きみのひだまりになりたい


偶然にも、ここにいる5人は同じ役割を担っている。衣装係だ。どういうふうに役割を進めていくか、わきあいあいと話し合っているうちに、自然と5人で昼食を摂る流れになった。




「浴衣どうする? みんなで着たいよね?」

「女子はともかく、男子たち持ってるかな~?」

「持ってなかったら、女子の貸してあげる?」

「わはは! それ最高!」

「でも、あたし、自分で着付けできないんだよね」

「わたしも。難しいよね」

「てか、できる人のほうが少なくない?」




まず直面する、着付け問題。縁日に浴衣はぜったい外せない。かと言って、わたしもひとりでは着られない。いつも着るときは、お母さんに手伝ってもらっている。そのお母さんでさえも、ネットと動画を活用してやっとだ。

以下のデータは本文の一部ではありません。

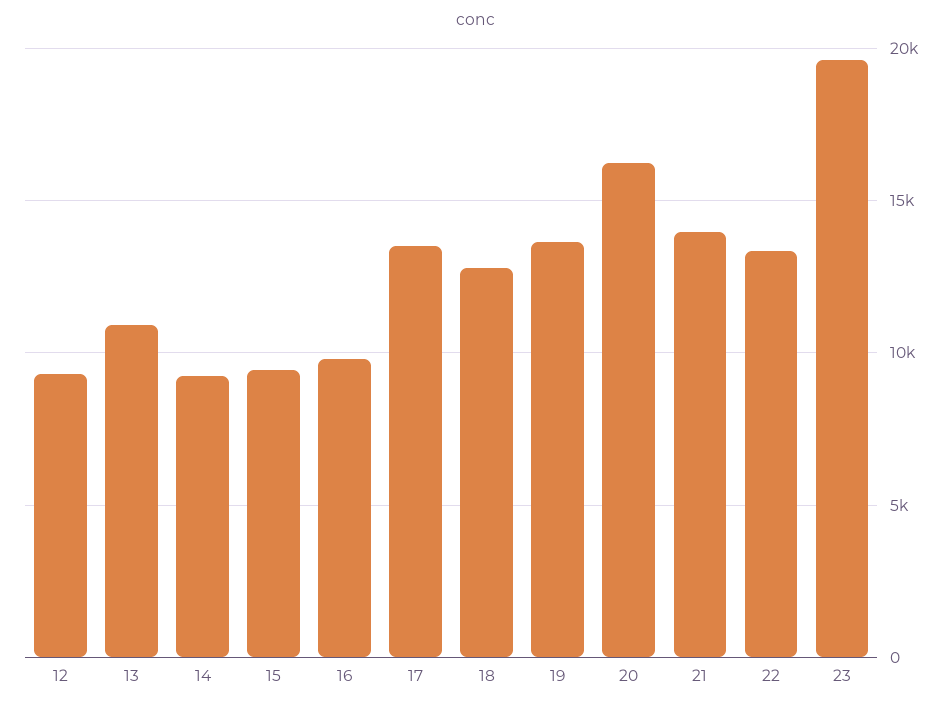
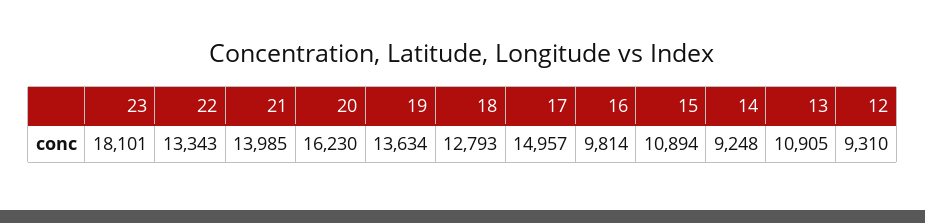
  {
    "12": 9310,
    "13": 10905,
    "14": 9248,
-   "15": 9500,
+   "15": 10894,
    "16": 9814,
-   "17": 13500,
+   "17": 14957,
    "18": 12793,
    "19": 13634,
    "20": 16230,
    "21": 13985,
    "22": 13343,
-   "23": 19500
+   "23": 18101
  }

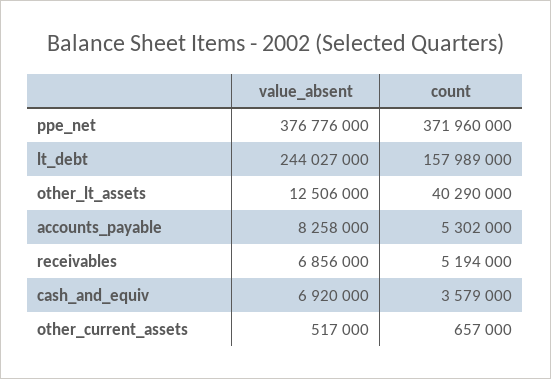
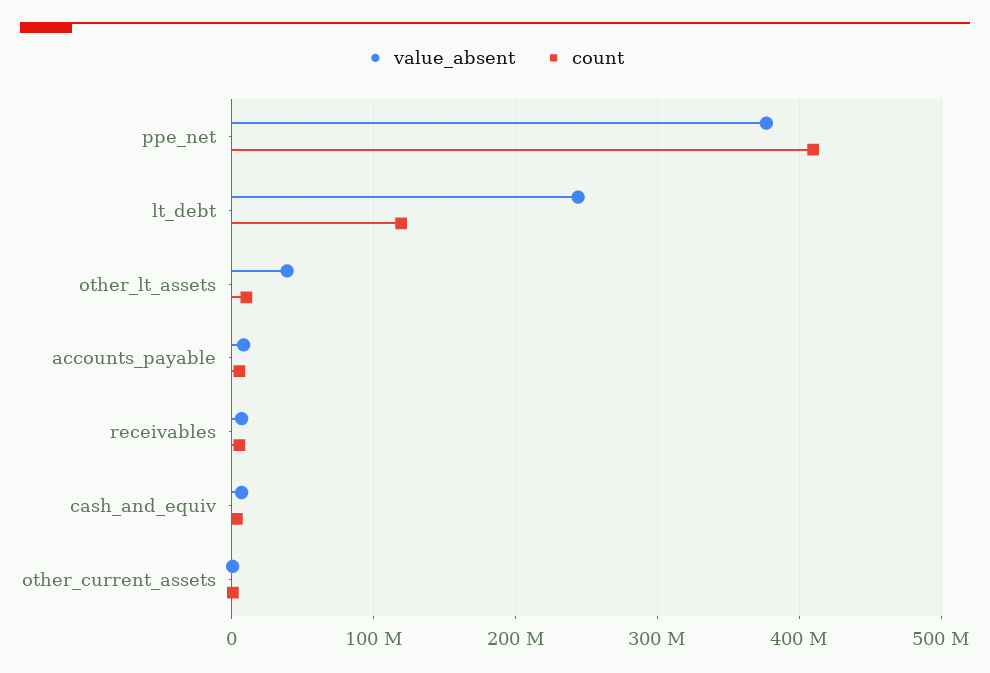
  {
    "value_absent": {
      "ppe_net": 376776000,
      "lt_debt": 244027000,
-     "other_lt_assets": 12506000,
+     "other_lt_assets": 40000000,
      "accounts_payable": 8258000,
      "receivables": 6856000,
      "cash_and_equiv": 6920000,
      "other_current_assets": 517000
    },
    "count": {
-     "ppe_net": 371960000,
+     "ppe_net": 410000000,
-     "lt_debt": 157989000,
+     "lt_debt": 120000000,
-     "other_lt_assets": 40290000,
+     "other_lt_assets": 10000000,
      "accounts_payable": 5302000,
      "receivables": 5194000,
      "cash_and_equiv": 3579000,
      "other_current_assets": 657000
    }
  }

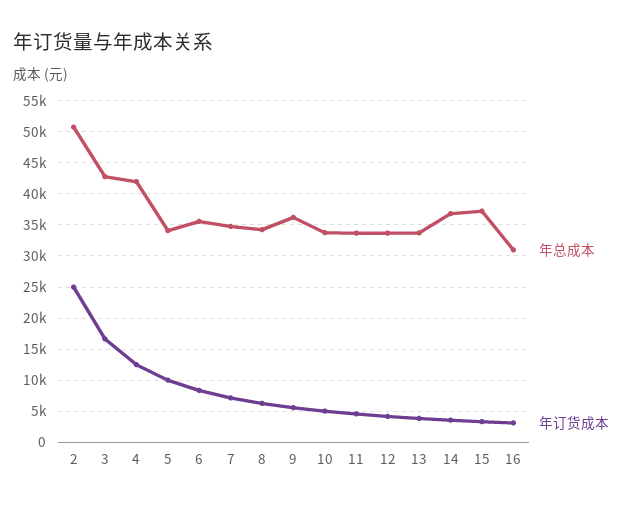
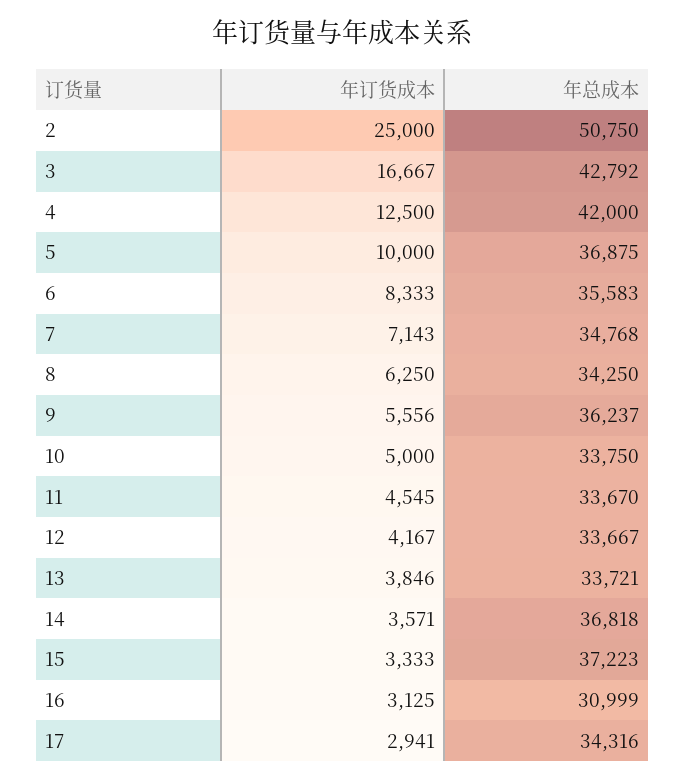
  {
    "年总成本": {
      "2": 50750,
      "3": 42792,
      "4": 42000,
-     "5": 34000,
+     "5": 36875,
      "6": 35583,
      "7": 34768,
      "8": 34250,
      "9": 36237,
      "10": 33750,
      "11": 33670,
      "12": 33667,
      "13": 33721,
      "14": 36818,
      "15": 37223,
-     "16": 30999
+     "16": 30999,
+     "17": 34316
    },
    "年订货成本": {
      "2": 25000,
      "3": 16667,
      "4": 12500,
      "5": 10000,
      "6": 8333,
      "7": 7143,
      "8": 6250,
      "9": 5556,
      "10": 5000,
      "11": 4545,
      "12": 4167,
      "13": 3846,
      "14": 3571,
      "15": 3333,
-     "16": 3125
+     "16": 3125,
+     "17": 2941
    }
  }

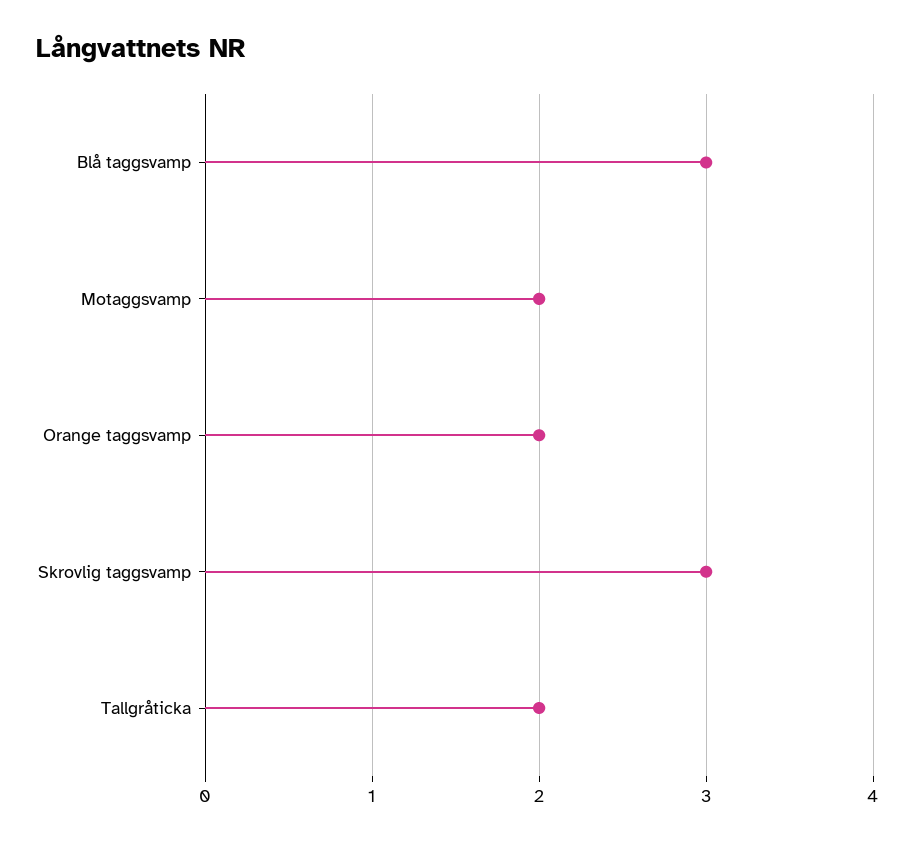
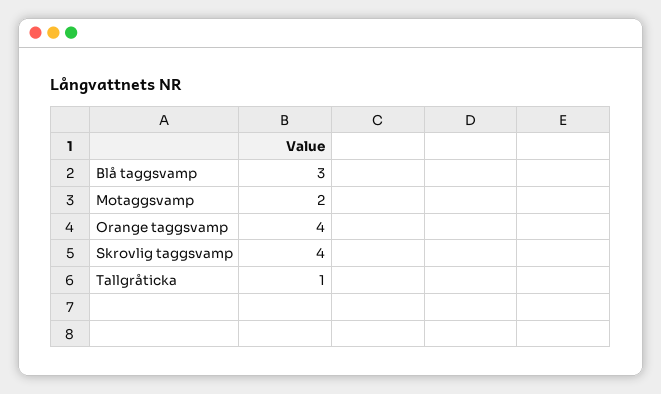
  {
    "Blå taggsvamp": 3,
    "Motaggsvamp": 2,
-   "Orange taggsvamp": 2,
+   "Orange taggsvamp": 4,
-   "Skrovlig taggsvamp": 3,
+   "Skrovlig taggsvamp": 4,
-   "Tallgråticka": 2
+   "Tallgråticka": 1
  }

着付けができる人がいたとしても、せいぜい1人や2人だろう。20名弱もいる女子全員の着付けをするには、荷が重すぎる。ネットや動画に頼るのは気が引けた。本番うまくいかなかった場合のことを考えてしまう。

やっぱりこういうのは、実際に目で見て、体験して、学んでくるのがいちばんなんじゃないかな。百聞は一見にしかず、と言うし。




「みんなで着付け教室に通う?」




商店街に、和服専門店がある。そこの女将さんは親しみ深く、気前がいい。登下校で店前を通るたびに、あいさつをして、世間話をしてくれる。もはや親戚のおばさんに近い存在になりつつある。


女将さんは和服の良さを伝えようと、毎月様々なキャンペーンを行っている。先月はお茶会、先々月は着付け教室だった。しかもどのキャンペーンもたいてい無料。太っ腹すぎる。


今月はまた別のキャンペーンを計画していると聞いた。だけれど、真剣に頼みこめばきっと、女将さんなら了承してくれると思う。お金はかからないし、女将さんはやさしいし、着付けのスキルも得られる。一石三鳥だ。これほど好条件はなかなかないだろう。